YOUR GOAL -> Give the count of lines in the data that include "submitted", with no other words.

THE DATA ->
* * * * * * *

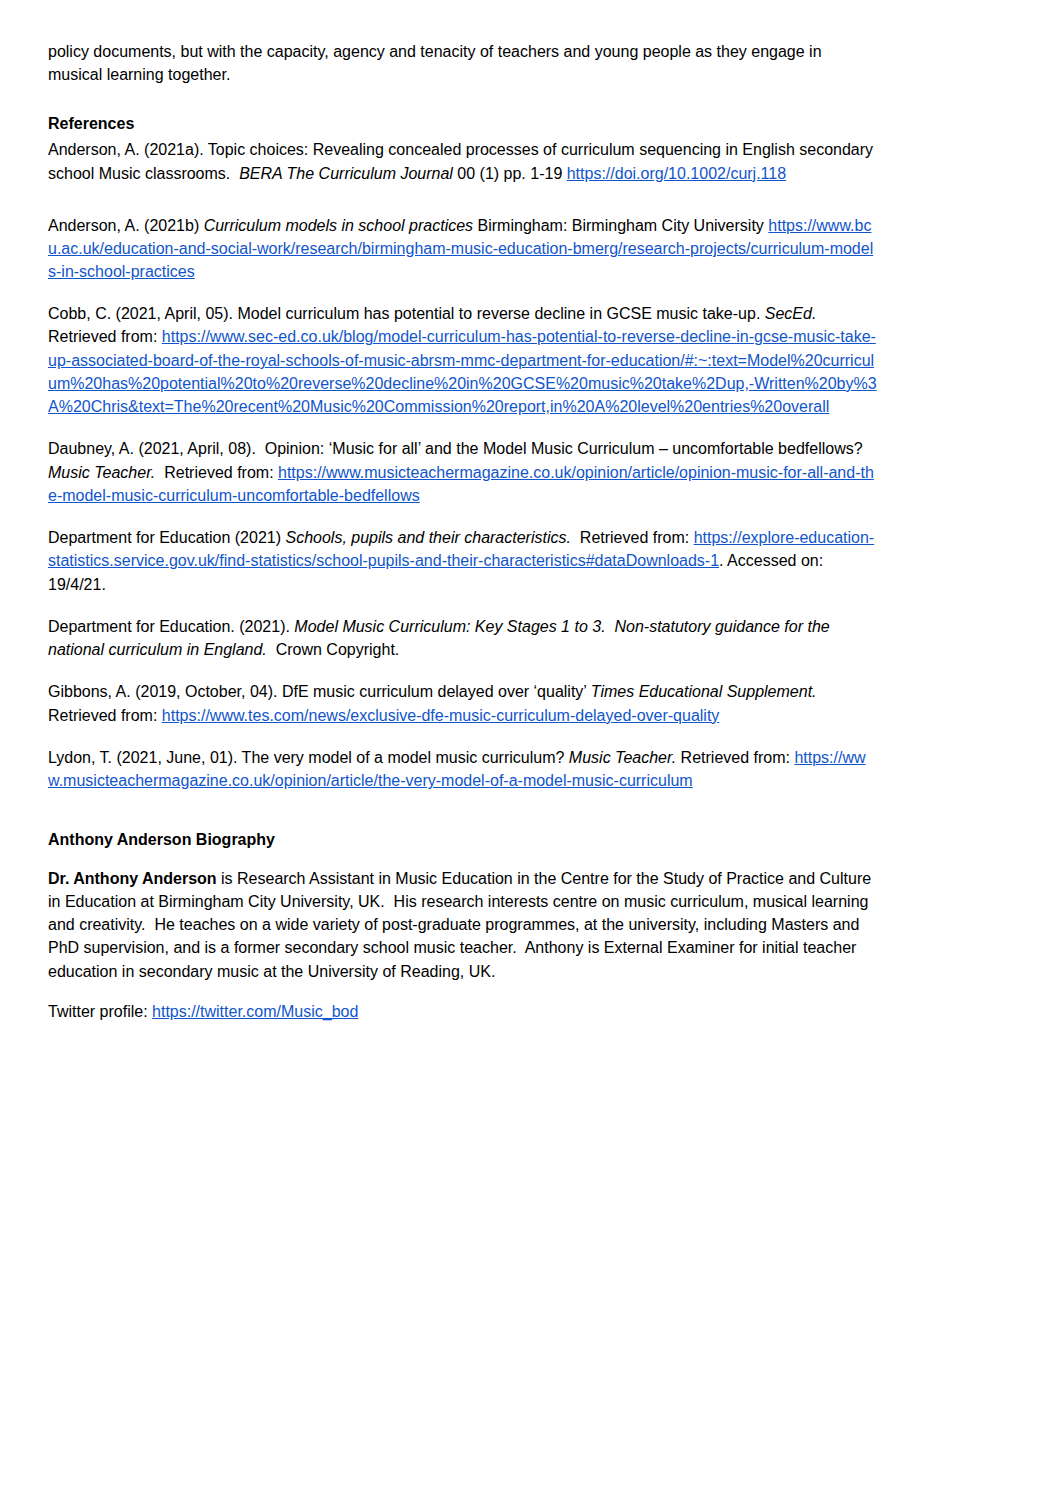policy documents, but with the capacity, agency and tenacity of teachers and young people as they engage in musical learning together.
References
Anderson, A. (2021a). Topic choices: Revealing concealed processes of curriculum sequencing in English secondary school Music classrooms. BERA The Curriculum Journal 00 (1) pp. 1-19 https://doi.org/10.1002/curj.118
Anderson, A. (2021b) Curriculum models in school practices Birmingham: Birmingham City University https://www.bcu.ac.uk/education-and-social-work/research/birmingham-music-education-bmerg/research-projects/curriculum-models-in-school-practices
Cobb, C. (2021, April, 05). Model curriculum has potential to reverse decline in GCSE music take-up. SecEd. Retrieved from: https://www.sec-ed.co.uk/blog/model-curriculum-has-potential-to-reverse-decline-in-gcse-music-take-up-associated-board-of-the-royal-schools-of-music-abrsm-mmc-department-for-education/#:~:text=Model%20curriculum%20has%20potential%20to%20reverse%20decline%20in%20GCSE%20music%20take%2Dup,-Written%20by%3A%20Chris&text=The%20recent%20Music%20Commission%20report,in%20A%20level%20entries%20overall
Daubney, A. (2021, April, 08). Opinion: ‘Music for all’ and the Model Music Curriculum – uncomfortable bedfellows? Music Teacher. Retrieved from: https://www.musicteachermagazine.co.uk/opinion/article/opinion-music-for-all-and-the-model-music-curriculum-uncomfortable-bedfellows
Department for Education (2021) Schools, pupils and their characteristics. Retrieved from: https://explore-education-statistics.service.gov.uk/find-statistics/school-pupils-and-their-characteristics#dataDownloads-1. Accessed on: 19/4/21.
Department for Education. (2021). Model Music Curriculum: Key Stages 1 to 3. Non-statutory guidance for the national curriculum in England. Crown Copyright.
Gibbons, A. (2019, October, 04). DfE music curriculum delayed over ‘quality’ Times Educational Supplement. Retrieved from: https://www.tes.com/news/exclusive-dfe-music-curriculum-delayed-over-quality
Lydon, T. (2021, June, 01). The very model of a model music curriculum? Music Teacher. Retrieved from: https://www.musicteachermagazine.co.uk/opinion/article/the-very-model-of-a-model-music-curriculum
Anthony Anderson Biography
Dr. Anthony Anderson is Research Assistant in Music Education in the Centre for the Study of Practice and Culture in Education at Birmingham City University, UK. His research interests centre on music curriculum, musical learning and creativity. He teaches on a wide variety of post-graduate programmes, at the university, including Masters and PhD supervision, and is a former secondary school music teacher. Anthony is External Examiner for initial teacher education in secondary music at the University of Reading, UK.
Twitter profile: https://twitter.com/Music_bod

* * * * * * *

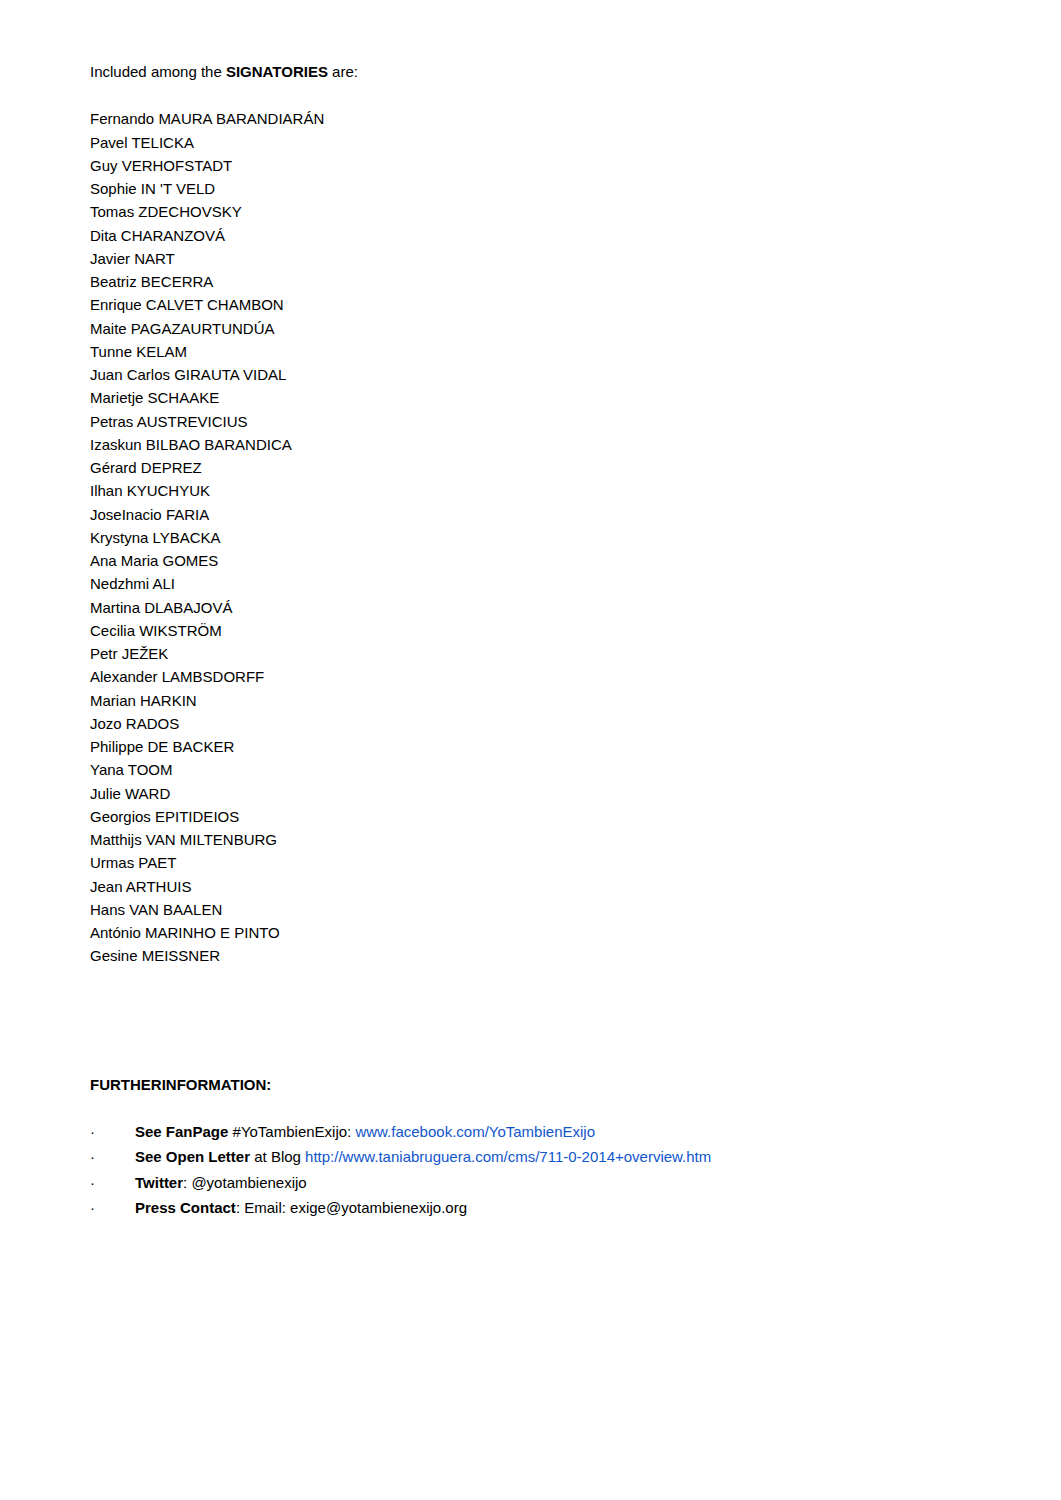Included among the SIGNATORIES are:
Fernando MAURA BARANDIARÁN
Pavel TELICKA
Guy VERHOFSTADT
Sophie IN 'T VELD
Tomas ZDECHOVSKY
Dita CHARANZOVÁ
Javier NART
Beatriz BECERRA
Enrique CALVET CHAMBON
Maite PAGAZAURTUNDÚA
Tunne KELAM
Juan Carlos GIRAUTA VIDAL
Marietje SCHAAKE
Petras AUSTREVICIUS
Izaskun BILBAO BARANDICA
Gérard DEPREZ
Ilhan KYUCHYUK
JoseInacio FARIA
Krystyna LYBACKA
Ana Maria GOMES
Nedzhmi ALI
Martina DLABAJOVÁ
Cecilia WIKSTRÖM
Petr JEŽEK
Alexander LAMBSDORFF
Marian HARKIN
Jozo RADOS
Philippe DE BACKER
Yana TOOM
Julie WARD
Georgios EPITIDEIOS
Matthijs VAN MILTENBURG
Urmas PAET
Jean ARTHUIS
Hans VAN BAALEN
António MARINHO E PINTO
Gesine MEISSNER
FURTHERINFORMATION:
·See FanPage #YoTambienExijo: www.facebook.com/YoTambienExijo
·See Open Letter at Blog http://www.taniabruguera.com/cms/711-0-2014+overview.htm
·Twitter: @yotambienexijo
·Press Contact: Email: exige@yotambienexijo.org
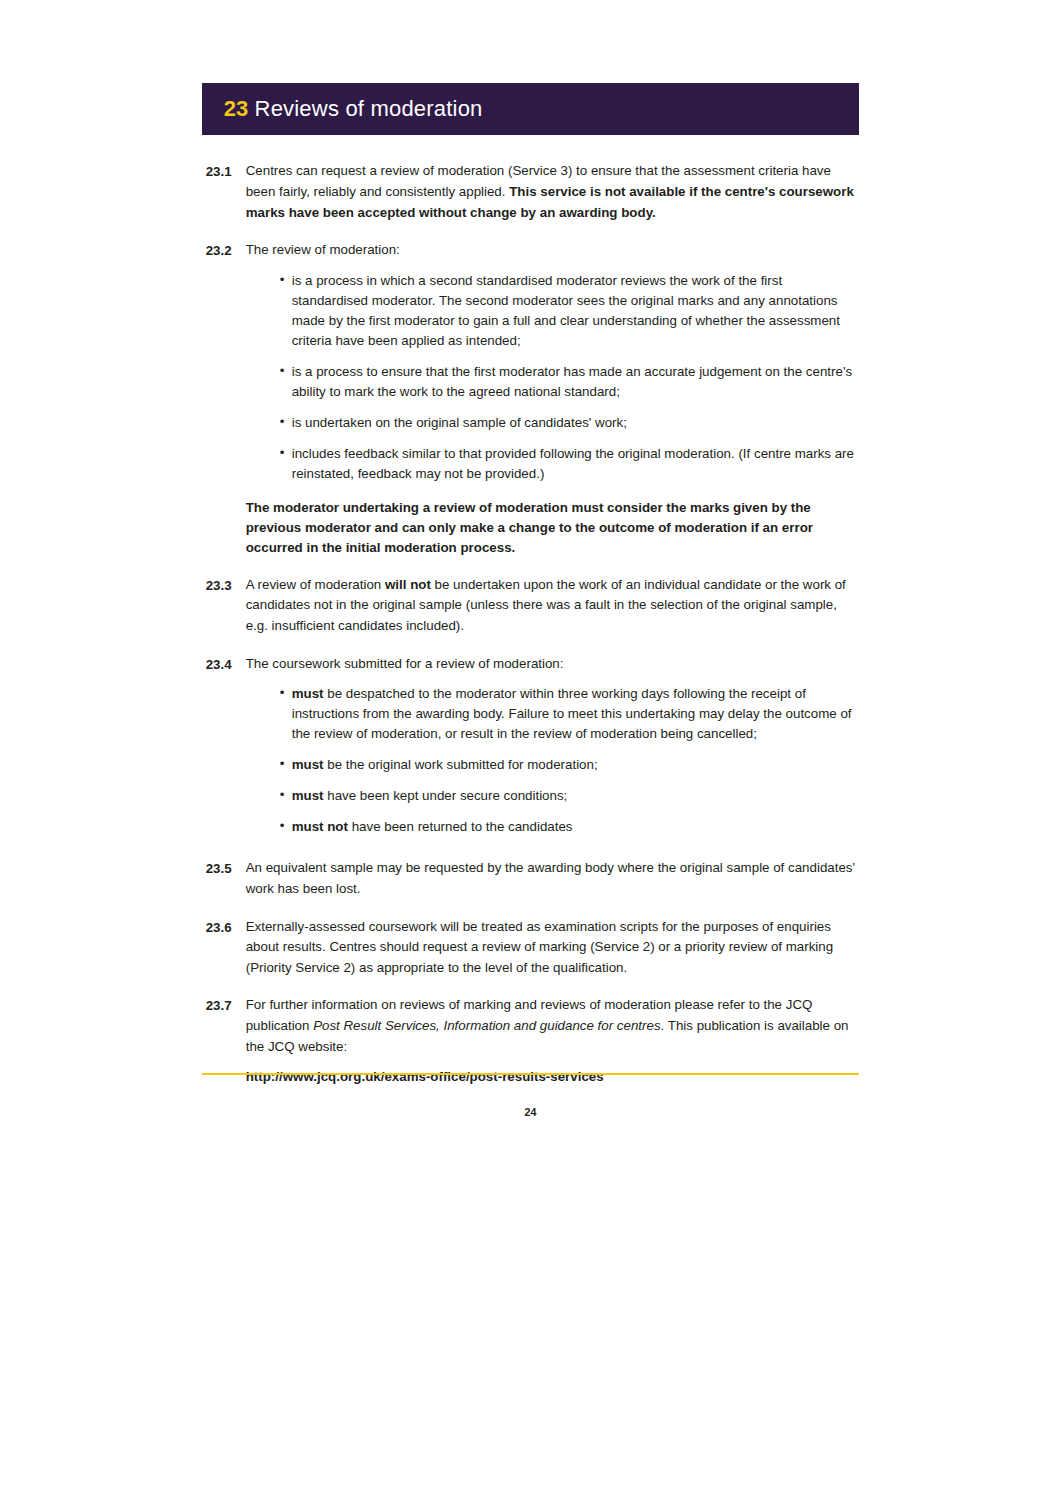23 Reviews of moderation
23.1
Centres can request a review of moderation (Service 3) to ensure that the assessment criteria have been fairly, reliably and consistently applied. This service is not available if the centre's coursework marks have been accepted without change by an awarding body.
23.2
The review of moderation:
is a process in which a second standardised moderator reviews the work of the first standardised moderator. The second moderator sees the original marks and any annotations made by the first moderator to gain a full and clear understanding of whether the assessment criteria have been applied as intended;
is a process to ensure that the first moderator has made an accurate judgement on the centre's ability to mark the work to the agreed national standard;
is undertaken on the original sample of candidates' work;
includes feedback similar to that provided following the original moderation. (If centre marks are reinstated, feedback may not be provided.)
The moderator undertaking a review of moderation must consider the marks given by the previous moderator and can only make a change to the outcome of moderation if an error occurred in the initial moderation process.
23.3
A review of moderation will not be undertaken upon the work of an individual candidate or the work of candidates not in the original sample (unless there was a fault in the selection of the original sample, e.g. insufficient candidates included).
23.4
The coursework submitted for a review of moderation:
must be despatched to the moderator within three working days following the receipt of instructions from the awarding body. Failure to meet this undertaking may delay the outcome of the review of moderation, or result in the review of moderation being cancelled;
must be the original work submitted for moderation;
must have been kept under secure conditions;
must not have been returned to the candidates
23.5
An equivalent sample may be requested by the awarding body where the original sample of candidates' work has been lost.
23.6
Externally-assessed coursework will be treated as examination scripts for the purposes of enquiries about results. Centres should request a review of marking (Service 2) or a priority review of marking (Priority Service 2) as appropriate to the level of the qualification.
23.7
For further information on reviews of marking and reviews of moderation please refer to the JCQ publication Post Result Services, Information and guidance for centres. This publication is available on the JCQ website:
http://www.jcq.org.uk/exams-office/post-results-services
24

* * * * * * *

RESULT OF THIS TASK -> 2